As evidenced above, listening to Frédéric Malle speak on the subject of fragrance is to hear a true artist delving into their work. He is able to bring us inside the process of working with his expert noses on composing his creative scents, revealing the romantic way concept meets science. In the case of Cologne Indélébile, it took Malle and Dominique Ropion two years to perfect the paradox they sought to capture: seductive and innocent at the same time. Below, Malle shares further insight into this exciting new cologne.
“Cologne Indélébile is a very difficult scent to describe.
It can be done in two different ways. In one way, it comes across as a regular haute-cologne, except that it’s done with better ingredients than most: lemon, bergamot, neroli, and all that. But then, it develops into something a bit different. It seems there’s almost a magnet in the back—something soothing and attractive. It says ‘I am clean’ but also ‘I am incredibly sexy.’ The perk is that it is very, very long-lasting. The other way to describe this fragrance is upside down—to see it as a very, very clean musk with a cologne top to it. There’s more than what meets the eye.”
“I wanted to take advantage of the double nature of musk.
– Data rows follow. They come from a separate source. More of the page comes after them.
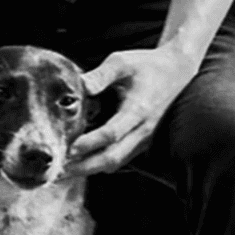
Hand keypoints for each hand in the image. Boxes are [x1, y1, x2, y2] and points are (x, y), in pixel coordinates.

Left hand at [70, 42, 195, 175]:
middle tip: (57, 172)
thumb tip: (79, 86)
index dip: (90, 143)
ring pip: (116, 162)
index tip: (68, 149)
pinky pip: (120, 159)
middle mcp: (142, 129)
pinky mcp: (142, 141)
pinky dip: (100, 164)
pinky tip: (80, 162)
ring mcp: (143, 138)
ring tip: (63, 171)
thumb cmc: (146, 65)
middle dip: (84, 167)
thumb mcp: (122, 62)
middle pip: (112, 157)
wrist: (176, 71)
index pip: (112, 133)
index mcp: (138, 110)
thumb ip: (101, 74)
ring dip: (90, 169)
Musk has been used in detergents, skin care, and everything that has to do with being clean and pure. The public associates these smells with purity and cleanliness, which translates to innocence. But the real nature of musk and the animalic musk that this was inspired by is as close to an aphrodisiac as a fragrance can be. You have products that are incredibly sexual, which are now seen as incredibly clean. That was the idea for the fragrance—creating the perfect double agent. It’s sort of like in Nabokov’s Lolita. We exaggerated the innocent side by adding this cologne accord on top of musk.”
“It all started with very geeky conversation between myself and Dominique Ropion.
I’ve been working with him for 25 years, and we were chatting about the double nature of musk and how interesting it was. It took half an hour to come up with the main characteristic of this fragrance, and many people would have been happy with what we came up with. But, we have become complete megalomaniacs trying to make things that will be classic and worn for 20 years! We tried to really keep the innocence and attraction of that first sketch and perfect it, which took two years in the end!”
“We have a very curatorial approach to perfume.
We work with different authors, so think of us a bit like a gallery that shows very different types of artists. I studied art history at school. I grew up liking Jackson Pollack as much as I liked van Dyck, and you grow to understand that in every art—including fragrance—technique and energy is what really makes a classic. We don’t have a line or taste that we follow. Instead, one can find a bit of everything in our collection. Having said that, the common elements to all fragrances we publish is that they’re quite sexy. I mean, that’s the name of the game! Whether it’s shouting ‘I’m clean and fresh”, or more lavish like Portrait of a Lady. We have very pared down formulas, and even though they can feel very big, they are actually very simple.”